Ok, so that would seem to be the most descriptive adjective for me lately!

I think I neglected to tell the following story a couple of weeks back.

I was asked to meet with two Board members (from the museum) at a local coffee shop. This is a coffee shop which the locals adore and we loathe. We are Starbucks fans through and through. The place in question serves mediocre coffee, tries to have a variety similar to Starbucks, but although the lattes and espressos are a few cents cheaper, the taste certainly tells you that Starbucks they are not. Anyway, the people around here agree this place is top notch. The shop I was asked to meet at was one that is not nearby our home, therefore, I had not visited this one yet. Greg went along, because he was off of work and that way I didn't have to go by myself.

Before I went inside I gave him some money for his coffee, as he brought a book he intended to read on the other side of the shop while I had this ridiculous meeting. I was irritated enough over this meeting, and I had dialed the mobile number of the one board member so she knew I was on the way. Once I got inside she claimed she didn't receive my message and asked what number I dialed. I told her and she promptly told me- in her usual snooty fashion- that the number was clearly wrong. At which point I whipped out her email which I had printed and showed her... yes she did indeed give that number to me. She then proceeded to say, "Oh well I need to double check the email I sent". Honestly lady, I just showed your own email to you! People like this, I have absolutely NO patience for.

Now that I was fuming about the phone number issue, I headed over to the counter to order my mediocre coffee, and there is Greg ordering his coffee. We are chatting when the man ringing us up asked if we are together--I said, yes, we are, but I have a meeting and had previously given Greg money for his coffee. Cashier man asked if we were dating at which point we said no, we have been married...for several years, too. There was a woman behind the counter as well, who then gives us the weirdest look and says, and she really meant this----

"You're married?? I thought you were his mother."

I can only imagine the look on my face. I was thoroughly offended at this point, and made it quite clear I was not Greg's mother, and why in the world would she say such a thing? Do I really look that old??! Instead of apologising she continued to dig a hole for herself, saying how mothers are usually very short, and since I am "so short" I did look like I could be his mother. Now does this make any sense whatsoever? Of course not. It was truly one of the most bizarre things anyone has ever said to me. But I have said it a million times before and I will say it again...I AM A FREAK MAGNET.

This insane lady insinuated that Greg looked like he was 15, therefore I could be his mom. Ehm, no, I couldn't. That means at my current age I would have had a child at age 19. My mother would have killed me. Anyhow, Greg does look as though he is most definitely 30. So that would make me at least 45-50, should I be his "mother", and come on folks, I do not look that age.

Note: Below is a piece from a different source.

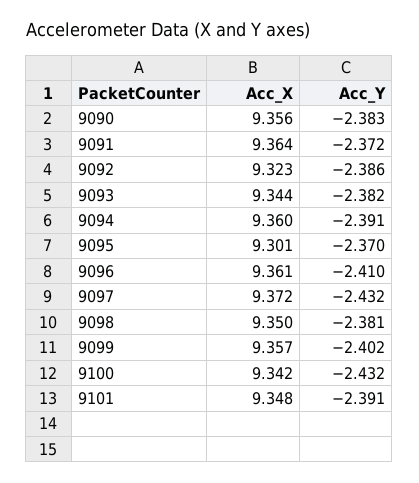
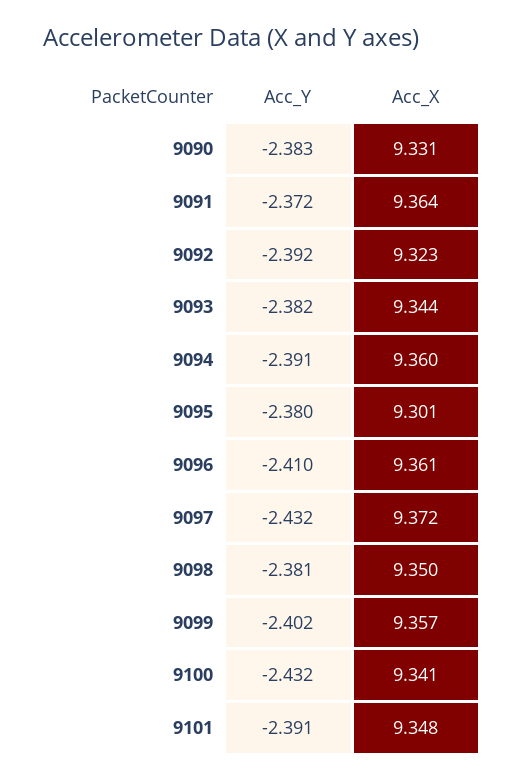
Acc_X, 9090: 9.356 -> 9.331
Acc_Y, 9092: -2.386 -> -2.392
Acc_Y, 9095: -2.37 -> -2.38
Acc_X, 9100: 9.342 -> 9.341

On the other hand, we were talking to someone the other day and they guessed Greg to be 25 and me to be 27. Nice thought, yes, but Clare is 9. I think the conclusion to this is that people just say whatever they want, whenever they want, with no regard to how it will be perceived, etc. And they also think they can get away with it. Usually they do. But in the mood I have been in lately, those kinds of obnoxious people really need to mind themselves. There is no telling what I will say back!

Incidentally, the coffee shop lady never did give me an answer when I asked her if I truly did look that old to be Greg's mom. You can now guess that we will never ever visit any of those branches of coffee shops, no matter how desperate one might be for caffeine. If we have to go out of our way for Starbucks, so be it. We just will.